Print, without any change, the lines from the one containing "Rendered at 1500 by 844 pixels." up to and including the one containing "title Prouver complexité".

** start Source data **

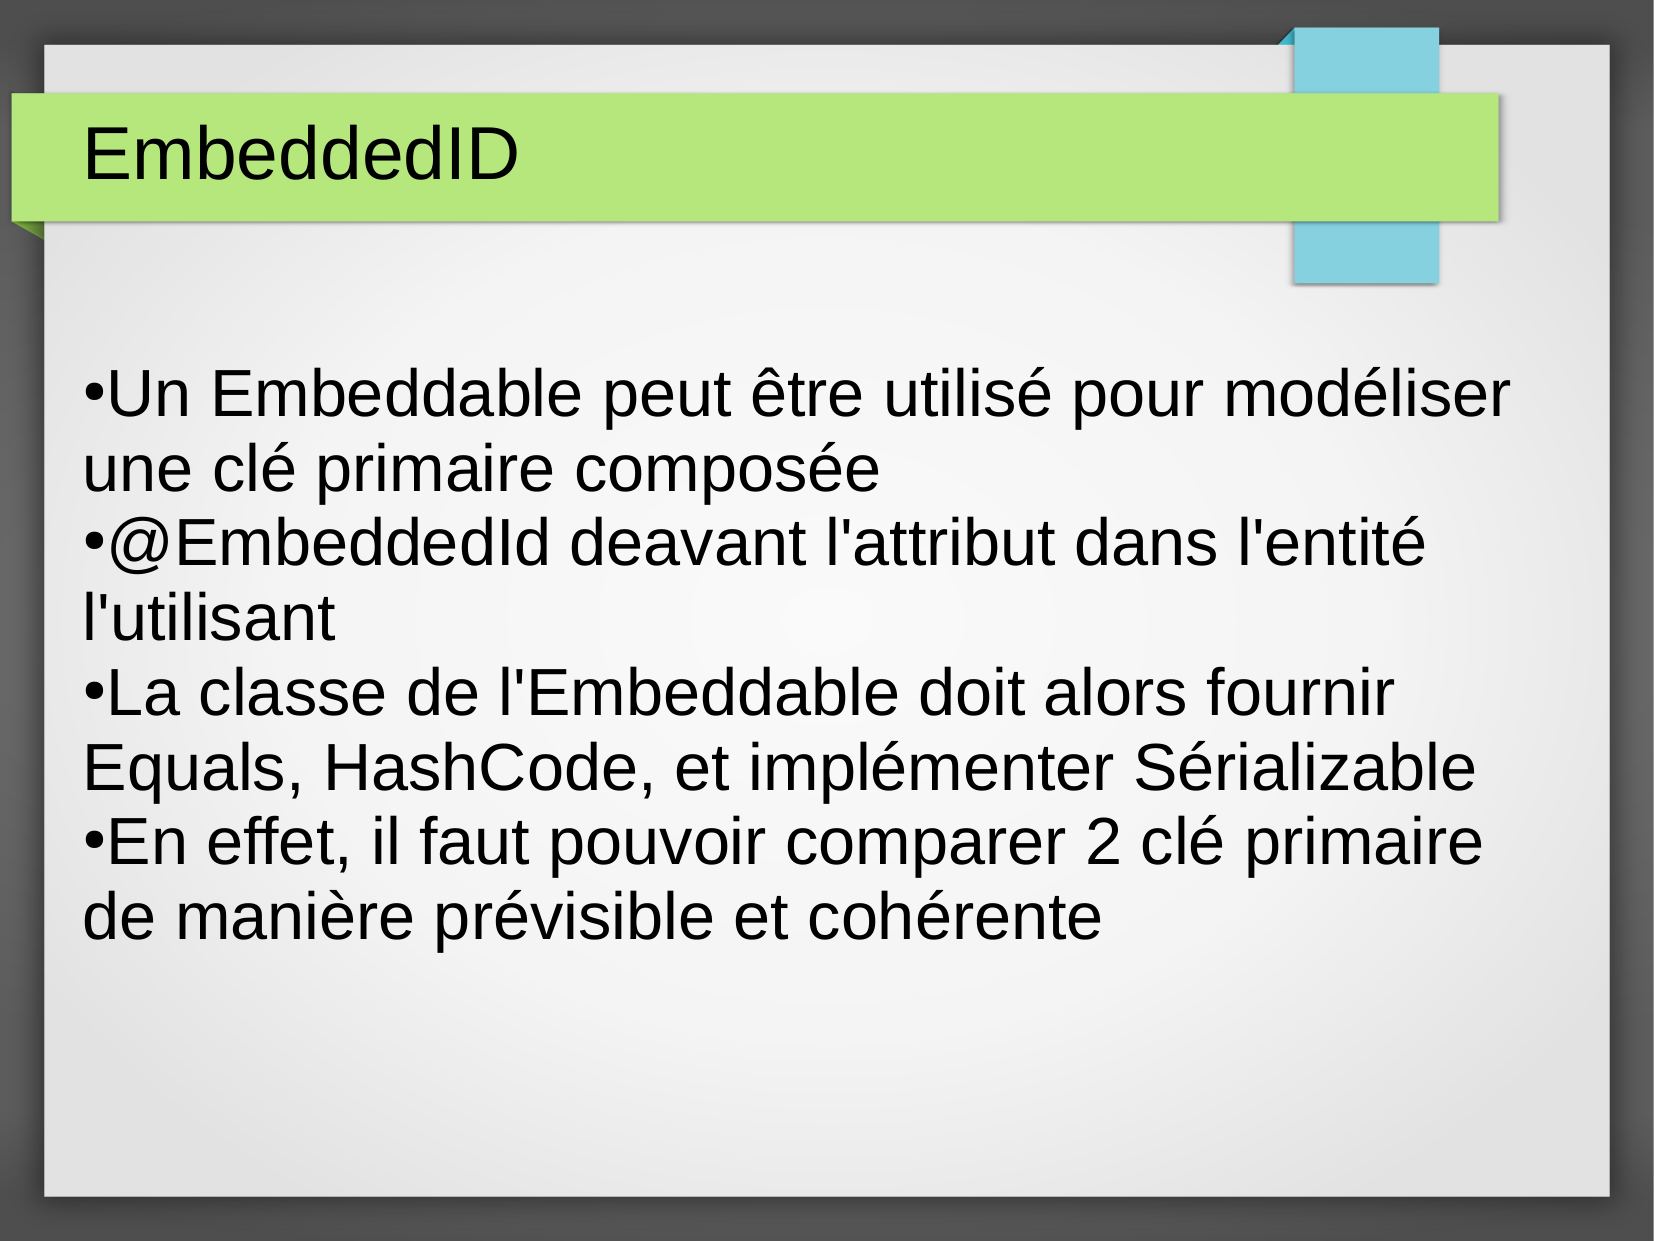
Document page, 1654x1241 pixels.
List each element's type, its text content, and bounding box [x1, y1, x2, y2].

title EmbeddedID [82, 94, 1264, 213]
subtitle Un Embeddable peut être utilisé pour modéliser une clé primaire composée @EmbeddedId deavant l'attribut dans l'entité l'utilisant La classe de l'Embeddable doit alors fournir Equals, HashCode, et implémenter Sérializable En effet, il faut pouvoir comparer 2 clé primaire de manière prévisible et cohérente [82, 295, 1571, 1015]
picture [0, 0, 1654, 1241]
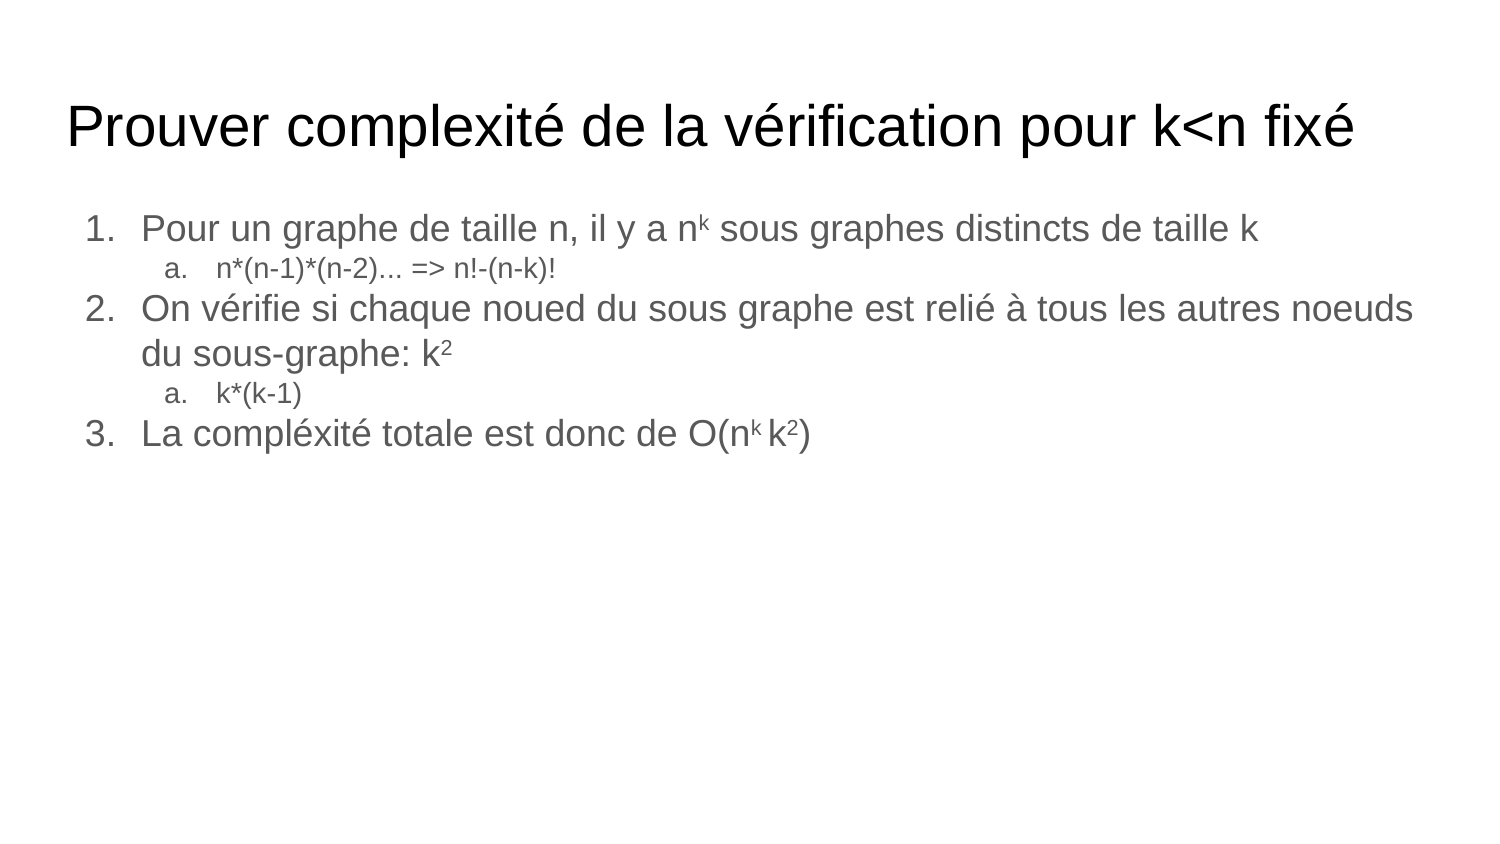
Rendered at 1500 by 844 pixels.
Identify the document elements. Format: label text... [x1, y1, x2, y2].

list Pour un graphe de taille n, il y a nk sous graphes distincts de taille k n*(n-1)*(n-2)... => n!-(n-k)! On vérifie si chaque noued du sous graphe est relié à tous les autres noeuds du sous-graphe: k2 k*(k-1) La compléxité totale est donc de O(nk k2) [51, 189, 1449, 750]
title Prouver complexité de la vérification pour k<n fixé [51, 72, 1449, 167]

** end Source data **
** start Source data **

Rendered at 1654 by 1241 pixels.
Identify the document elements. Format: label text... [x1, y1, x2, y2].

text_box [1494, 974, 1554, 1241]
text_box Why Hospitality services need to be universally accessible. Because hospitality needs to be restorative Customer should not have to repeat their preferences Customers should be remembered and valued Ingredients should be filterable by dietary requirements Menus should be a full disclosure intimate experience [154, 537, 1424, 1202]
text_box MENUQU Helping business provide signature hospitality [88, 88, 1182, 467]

** end Source data **
** start Source data **

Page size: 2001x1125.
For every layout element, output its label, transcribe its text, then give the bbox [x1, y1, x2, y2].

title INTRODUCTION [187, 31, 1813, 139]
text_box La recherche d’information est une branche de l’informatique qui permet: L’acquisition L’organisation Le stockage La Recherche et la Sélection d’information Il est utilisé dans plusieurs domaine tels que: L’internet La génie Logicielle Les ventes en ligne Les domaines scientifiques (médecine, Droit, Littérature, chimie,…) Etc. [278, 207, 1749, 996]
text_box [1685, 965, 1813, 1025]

** end Source data **

§ **Output of the task**
Rendered at 1500 by 844 pixels.
Identify the document elements. Format: label text... [x1, y1, x2, y2].

list Pour un graphe de taille n, il y a nk sous graphes distincts de taille k n*(n-1)*(n-2)... => n!-(n-k)! On vérifie si chaque noued du sous graphe est relié à tous les autres noeuds du sous-graphe: k2 k*(k-1) La compléxité totale est donc de O(nk k2) [51, 189, 1449, 750]
title Prouver complexité de la vérification pour k<n fixé [51, 72, 1449, 167]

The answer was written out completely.